Segundo a decisão, a medida atual não importa criação de benefício inédito, alteração de critérios de elegibilidade ou ampliação do universo de beneficiários, tratando-se apenas de correção monetária.

Impacto fiscal e novos valores do benefício

Com o reajuste anunciado, o piso do programa passará de 600 reais para 691 reais, enquanto o valor médio do benefício social subirá para 777 reais em todo o território nacional.

A equipe econômica do governo federal calculou um impacto fiscal de 5,8 bilhões de reais para este ano e de 22 bilhões de reais para o ano seguinte, garantindo haver espaço fiscal disponível.

Questionamentos da oposição no TSE

Na véspera da decisão, o candidato à Presidência Renan Santos havia pedido ao Tribunal Superior Eleitoral a suspensão do reajuste sob o argumento de desequilíbrio na disputa eleitoral.

Enquanto isso, parlamentares da oposição, como o senador Flávio Bolsonaro, criticaram publicamente a medida adotada pelo Palácio do Planalto durante o período de campanha política.

Perguntas Frequentes

O reajuste do Bolsa Família é permitido em ano eleitoral?

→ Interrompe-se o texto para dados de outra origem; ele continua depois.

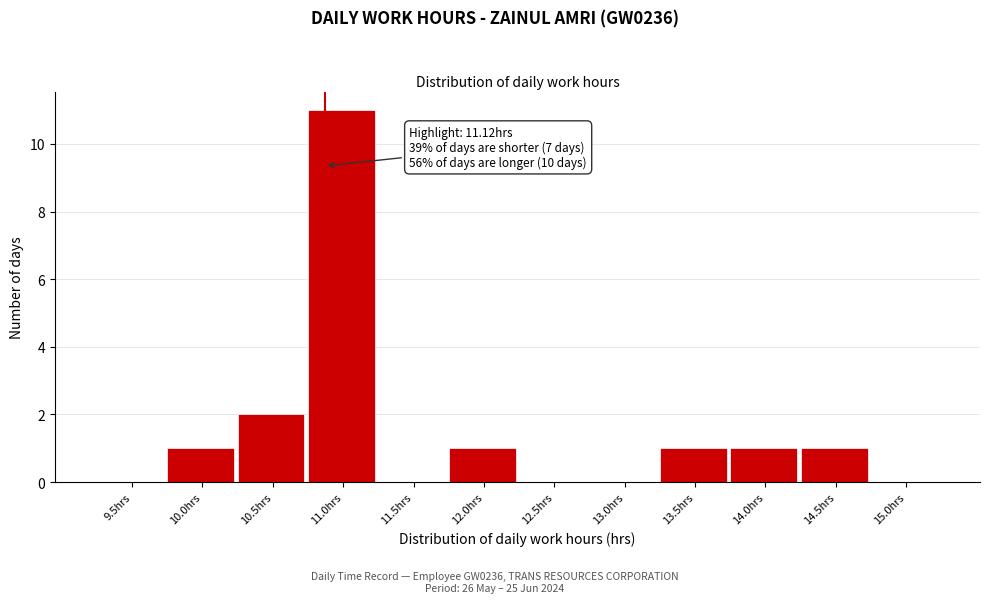

Reading left to right, what are all the values shown in this chart?

9.5hrs=0	10.0hrs=1	10.5hrs=2	11.0hrs=11	11.5hrs=0	12.0hrs=1	12.5hrs=0	13.0hrs=0	13.5hrs=1	14.0hrs=1	14.5hrs=1	15.0hrs=0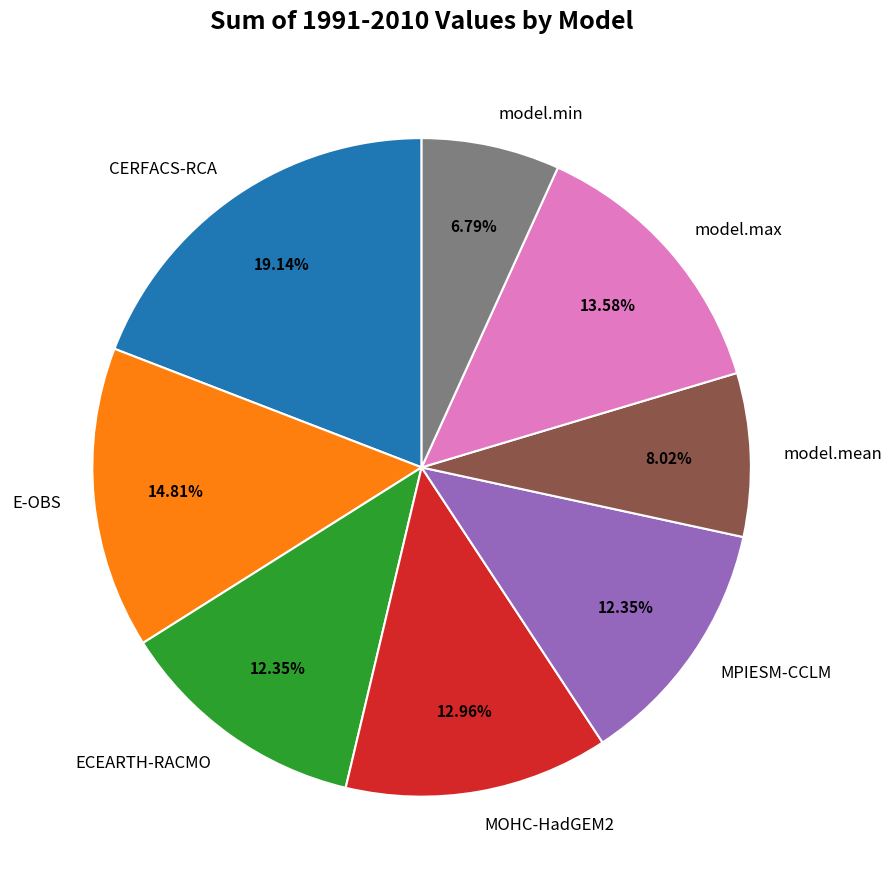

Is it true that CERFACS-RCA is 10% of the pie?

False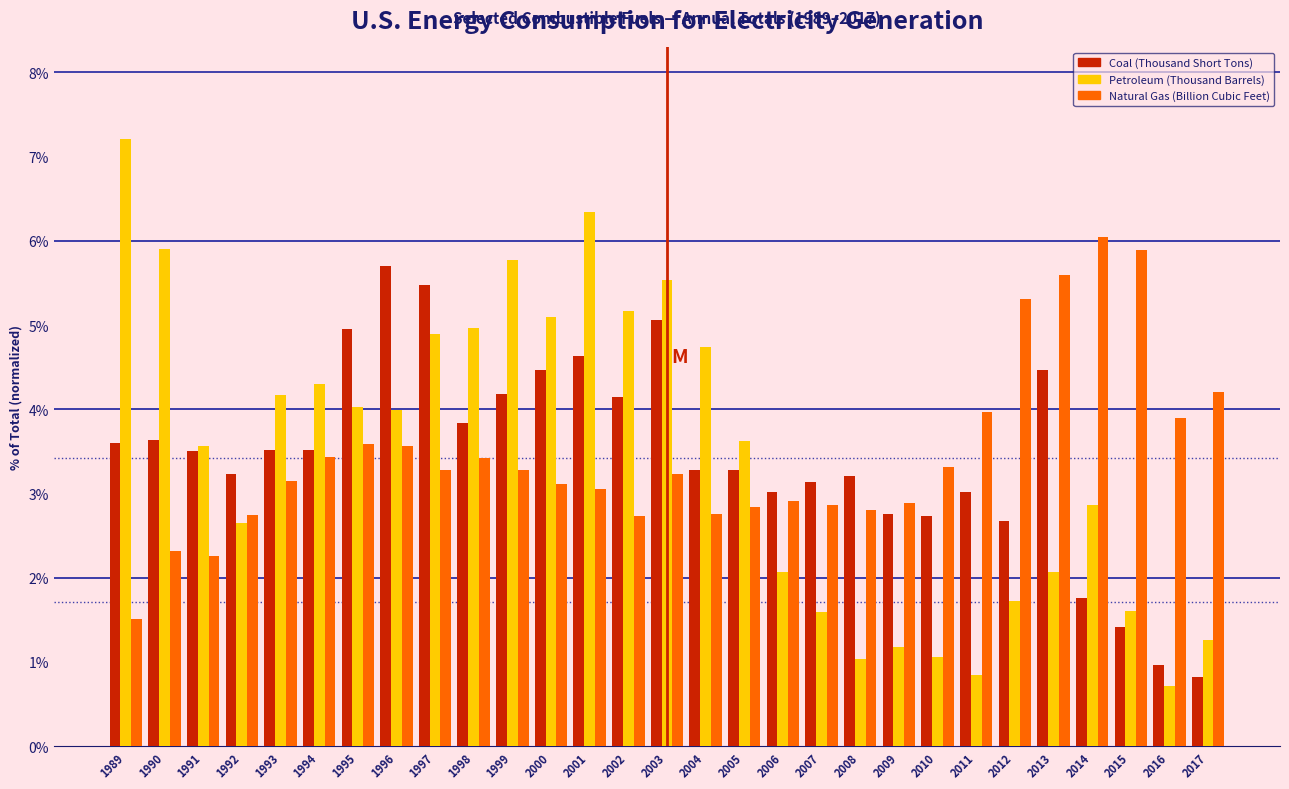

Is the value of Natural Gas (Billion Cubic Feet) at 1992 greater than the value of Petroleum (Thousand Barrels) at 1990?

No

Sim, o STF decidiu que a recomposição inflacionada pelo INPC é legal e não fere a legislação eleitoral brasileira.

Qual será o novo valor médio do Bolsa Família?

Com o reajuste de 15,04%, o piso passa para 691 reais e o valor médio do benefício chega a 777 reais.

O governo criou novos benefícios sociais antes das eleições?

Não, a decisão judicial destacou que a medida atual serve apenas para atualizar os valores de um programa já existente, sem criar novos benefícios.